On the other side we have people saying: 'trying to imitate the past is a "horror", and anachronistic [anachronism is always bad, apparently] and just plain wrong, and besides, the only reason you don't want xyz building is because you hate and fear modernist architecture.'


I totally agree that the argument gets reductive, but man, that's not a fair representation and it's inflammatory to suggest that the 'Charlsian' side is all mellow and compromise, starting from the constructive criticism of 'monstrous carbuncle' and moving to the present. He's made a built manifesto to neo-classicism/-traditionalism. 'Out of context' and 'in opposition' are both highly subjective, not a benchmark around which the argument can move towards compromise, and those arguments are not solely what's been presented even in this thread.

And yes, occasionally a bold gesture which takes a space in a whole new direction is called for. But seriously, if visibility is your only metric of great art, you should seriously have a sit down and chat with a bassoonist or a lighting designer some time.

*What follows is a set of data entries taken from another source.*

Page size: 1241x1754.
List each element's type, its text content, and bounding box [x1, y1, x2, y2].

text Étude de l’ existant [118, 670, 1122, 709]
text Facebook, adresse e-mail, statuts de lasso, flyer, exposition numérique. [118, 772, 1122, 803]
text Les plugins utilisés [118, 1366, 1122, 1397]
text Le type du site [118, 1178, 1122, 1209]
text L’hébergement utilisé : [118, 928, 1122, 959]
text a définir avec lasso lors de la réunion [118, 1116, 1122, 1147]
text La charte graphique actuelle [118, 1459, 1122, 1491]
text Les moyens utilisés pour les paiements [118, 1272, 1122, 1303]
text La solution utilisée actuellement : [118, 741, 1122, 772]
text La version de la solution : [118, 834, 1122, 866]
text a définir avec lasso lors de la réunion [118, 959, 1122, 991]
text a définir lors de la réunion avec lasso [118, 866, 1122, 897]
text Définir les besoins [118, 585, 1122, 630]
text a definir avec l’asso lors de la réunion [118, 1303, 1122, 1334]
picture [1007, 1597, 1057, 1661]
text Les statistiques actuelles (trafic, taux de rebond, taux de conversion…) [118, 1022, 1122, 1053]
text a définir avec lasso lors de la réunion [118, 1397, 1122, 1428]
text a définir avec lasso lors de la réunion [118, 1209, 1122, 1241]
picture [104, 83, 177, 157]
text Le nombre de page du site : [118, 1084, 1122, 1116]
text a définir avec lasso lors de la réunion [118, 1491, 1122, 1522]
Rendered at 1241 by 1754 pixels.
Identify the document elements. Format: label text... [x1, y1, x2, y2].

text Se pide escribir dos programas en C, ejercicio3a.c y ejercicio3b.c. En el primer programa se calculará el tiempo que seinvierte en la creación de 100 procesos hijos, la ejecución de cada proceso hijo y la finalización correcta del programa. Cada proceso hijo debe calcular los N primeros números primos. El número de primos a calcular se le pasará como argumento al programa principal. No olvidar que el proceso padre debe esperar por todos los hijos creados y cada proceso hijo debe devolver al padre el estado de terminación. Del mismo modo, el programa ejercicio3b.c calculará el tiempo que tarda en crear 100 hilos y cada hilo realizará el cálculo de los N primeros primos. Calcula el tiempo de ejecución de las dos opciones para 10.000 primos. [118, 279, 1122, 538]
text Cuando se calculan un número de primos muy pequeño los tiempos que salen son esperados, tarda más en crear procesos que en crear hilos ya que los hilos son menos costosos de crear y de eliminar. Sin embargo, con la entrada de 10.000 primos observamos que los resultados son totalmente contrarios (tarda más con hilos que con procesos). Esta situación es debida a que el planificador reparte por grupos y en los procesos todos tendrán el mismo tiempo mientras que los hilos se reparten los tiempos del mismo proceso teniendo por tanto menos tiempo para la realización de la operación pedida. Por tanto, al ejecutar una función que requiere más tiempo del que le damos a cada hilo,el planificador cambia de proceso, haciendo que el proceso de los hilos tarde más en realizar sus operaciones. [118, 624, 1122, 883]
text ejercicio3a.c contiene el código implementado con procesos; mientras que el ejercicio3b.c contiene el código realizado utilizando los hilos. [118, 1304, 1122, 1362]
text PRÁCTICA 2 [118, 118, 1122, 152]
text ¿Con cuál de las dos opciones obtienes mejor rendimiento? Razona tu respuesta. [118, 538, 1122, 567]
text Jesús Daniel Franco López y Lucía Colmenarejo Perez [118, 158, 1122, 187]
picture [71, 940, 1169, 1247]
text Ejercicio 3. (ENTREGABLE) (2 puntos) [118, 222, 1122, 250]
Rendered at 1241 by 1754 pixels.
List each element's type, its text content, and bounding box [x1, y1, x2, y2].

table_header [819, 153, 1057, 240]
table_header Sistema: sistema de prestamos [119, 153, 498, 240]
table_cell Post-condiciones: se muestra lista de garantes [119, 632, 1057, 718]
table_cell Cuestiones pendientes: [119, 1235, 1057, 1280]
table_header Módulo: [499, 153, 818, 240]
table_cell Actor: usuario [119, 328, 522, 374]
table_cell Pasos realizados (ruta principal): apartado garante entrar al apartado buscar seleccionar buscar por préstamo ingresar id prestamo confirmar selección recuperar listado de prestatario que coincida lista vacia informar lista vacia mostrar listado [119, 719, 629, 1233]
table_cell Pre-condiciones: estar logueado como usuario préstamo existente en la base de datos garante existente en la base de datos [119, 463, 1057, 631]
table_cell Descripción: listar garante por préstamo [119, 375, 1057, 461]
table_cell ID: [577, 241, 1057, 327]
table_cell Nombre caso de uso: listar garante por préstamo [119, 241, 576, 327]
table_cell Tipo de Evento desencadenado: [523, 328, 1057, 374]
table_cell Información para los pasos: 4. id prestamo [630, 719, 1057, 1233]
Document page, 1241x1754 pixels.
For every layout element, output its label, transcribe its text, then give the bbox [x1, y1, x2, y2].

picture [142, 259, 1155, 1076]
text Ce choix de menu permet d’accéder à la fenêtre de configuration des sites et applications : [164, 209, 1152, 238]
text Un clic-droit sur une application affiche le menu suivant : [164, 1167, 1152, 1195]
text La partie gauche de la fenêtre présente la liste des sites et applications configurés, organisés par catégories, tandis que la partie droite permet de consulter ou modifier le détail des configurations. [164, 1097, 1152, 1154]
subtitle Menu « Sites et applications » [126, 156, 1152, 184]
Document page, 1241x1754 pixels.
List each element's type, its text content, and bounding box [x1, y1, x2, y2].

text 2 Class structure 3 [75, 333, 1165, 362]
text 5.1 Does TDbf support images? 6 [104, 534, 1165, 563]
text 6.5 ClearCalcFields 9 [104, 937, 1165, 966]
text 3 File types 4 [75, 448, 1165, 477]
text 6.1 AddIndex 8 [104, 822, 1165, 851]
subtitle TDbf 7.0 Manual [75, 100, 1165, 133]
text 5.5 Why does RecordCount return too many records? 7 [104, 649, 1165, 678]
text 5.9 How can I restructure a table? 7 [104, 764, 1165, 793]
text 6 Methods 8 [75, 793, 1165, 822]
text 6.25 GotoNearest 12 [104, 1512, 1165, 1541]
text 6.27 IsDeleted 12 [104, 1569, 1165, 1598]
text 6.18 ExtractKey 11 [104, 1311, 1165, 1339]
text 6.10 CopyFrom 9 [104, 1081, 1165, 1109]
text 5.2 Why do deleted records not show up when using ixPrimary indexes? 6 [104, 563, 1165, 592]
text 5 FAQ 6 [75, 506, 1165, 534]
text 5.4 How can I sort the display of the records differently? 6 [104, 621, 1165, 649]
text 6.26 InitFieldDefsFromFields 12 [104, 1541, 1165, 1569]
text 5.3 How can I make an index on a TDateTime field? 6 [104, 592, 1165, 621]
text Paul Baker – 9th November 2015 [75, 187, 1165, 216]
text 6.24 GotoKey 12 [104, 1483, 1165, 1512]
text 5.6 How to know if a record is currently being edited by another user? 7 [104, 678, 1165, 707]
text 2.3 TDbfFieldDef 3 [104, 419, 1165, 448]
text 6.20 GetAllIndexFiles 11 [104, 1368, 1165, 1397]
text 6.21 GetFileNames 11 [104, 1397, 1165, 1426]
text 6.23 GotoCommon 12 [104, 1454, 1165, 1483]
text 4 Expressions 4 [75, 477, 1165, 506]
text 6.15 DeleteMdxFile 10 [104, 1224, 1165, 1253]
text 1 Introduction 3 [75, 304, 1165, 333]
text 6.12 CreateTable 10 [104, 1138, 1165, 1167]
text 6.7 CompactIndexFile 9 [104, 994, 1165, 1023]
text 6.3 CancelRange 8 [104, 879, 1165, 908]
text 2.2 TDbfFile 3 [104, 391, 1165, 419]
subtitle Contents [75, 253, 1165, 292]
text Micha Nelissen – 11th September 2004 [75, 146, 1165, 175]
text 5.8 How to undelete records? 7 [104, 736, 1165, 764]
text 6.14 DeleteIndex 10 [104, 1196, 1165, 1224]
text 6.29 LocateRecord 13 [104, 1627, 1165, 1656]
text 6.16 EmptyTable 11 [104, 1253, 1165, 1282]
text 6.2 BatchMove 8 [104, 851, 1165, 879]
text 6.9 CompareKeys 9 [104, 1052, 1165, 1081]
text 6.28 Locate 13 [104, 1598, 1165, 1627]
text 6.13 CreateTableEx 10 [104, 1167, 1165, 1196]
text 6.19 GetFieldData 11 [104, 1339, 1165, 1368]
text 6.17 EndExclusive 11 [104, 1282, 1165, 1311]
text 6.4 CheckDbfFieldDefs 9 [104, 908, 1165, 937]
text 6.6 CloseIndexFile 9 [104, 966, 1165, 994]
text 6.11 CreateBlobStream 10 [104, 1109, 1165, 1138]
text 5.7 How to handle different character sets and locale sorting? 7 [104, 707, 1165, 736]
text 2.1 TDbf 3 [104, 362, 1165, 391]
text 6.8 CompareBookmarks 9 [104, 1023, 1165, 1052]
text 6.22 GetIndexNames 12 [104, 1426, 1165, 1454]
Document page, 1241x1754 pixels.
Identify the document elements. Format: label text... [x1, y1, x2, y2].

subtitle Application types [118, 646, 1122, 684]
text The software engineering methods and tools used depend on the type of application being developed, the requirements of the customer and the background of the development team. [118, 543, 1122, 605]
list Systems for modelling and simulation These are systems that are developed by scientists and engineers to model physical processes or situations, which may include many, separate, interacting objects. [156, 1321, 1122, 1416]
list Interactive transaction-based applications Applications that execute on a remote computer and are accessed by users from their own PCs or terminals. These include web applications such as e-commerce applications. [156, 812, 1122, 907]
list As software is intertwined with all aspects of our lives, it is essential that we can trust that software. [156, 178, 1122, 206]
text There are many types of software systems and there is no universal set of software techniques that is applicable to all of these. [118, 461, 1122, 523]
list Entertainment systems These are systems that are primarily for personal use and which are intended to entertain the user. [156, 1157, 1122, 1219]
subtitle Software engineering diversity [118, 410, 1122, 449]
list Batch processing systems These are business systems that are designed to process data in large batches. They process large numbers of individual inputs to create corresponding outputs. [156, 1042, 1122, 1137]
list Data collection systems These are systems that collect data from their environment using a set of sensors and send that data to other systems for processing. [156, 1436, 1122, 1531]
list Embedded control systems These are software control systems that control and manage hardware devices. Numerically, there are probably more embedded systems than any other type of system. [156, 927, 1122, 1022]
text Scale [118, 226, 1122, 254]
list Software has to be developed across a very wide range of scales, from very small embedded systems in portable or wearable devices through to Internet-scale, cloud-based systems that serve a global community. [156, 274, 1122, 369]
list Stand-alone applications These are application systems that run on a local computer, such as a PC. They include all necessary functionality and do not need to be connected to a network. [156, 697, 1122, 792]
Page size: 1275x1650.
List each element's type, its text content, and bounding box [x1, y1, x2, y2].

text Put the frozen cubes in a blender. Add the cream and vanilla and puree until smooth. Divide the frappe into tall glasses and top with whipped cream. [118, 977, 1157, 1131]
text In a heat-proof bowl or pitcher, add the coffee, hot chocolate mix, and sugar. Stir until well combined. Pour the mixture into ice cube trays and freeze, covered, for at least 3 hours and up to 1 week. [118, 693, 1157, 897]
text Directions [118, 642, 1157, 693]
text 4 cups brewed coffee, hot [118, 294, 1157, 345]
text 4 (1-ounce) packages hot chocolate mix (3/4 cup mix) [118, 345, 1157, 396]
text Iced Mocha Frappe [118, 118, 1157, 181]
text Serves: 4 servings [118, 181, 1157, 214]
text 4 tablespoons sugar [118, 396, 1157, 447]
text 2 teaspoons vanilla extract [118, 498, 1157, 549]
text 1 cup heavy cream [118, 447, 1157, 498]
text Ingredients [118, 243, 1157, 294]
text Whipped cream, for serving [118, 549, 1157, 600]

I don't see anywhere, though, that visibility is suggested as a metric, and personally, I think the user experience, plan and section of a good modern building are all more important than the facade, and that it should be serving or expressing them, and that boldness, high visibility or transformation of context are not inherent qualities of contemporary or modernist architecture. doobiedoo's made a far more articulate argument for Scarpa that my own attempt, but I think his work is far more comparable to a lighting designer than to, say, Brutalism or some other symbol of Modernism Horrors.
posted by carbide at 4:20 AM on June 18, 2009 [1 favorite]


I hope I didn't come across as angry, I didn't think I had. What I wanted to point out is that Modernism is too big a camp to tar with a single brush. Modernist ideologues were responsible for some terrible decisions in their postwar heyday, no doubt about it, but modernism today is actually only one strand of a pretty diverse field and your all powerful ideologue is a strawman.

In fact there are a few modernists out there who like history and don't see it as a hindrance or obstacle to design, who believe in the spirit of designing buildings that "blend harmoniously into their surrounding environment", they just don't do it by replicating a style, they do it by responding to proportion, orientation, approach, lighting and any other myriad of conditions that folds a contemporary design sensibility into contextual analysis. I think this is the only way in which keeping a tradition alive makes sense beyond fantasy simulation (barratt homes) and ironic novelty (electric substation dress up) in both these cases historicism is a poor substitute for a living continuity built out of an understanding of how people use spaces. Like carbide and others have said upthread there's more to modernism than just the look of it.

In fact if anyone is using visibility as 'the only metric of great art' it's the historicist! This mindset seems to think that a tescos dressed up in pitched roofs and a pretty bond is more acceptably traditional than a country pile in right angles despite the fact that the out of town supermarket is a typological crux (stealthbomber?) of globalisation whilst the country house continues centuries old tradition of monied leisure.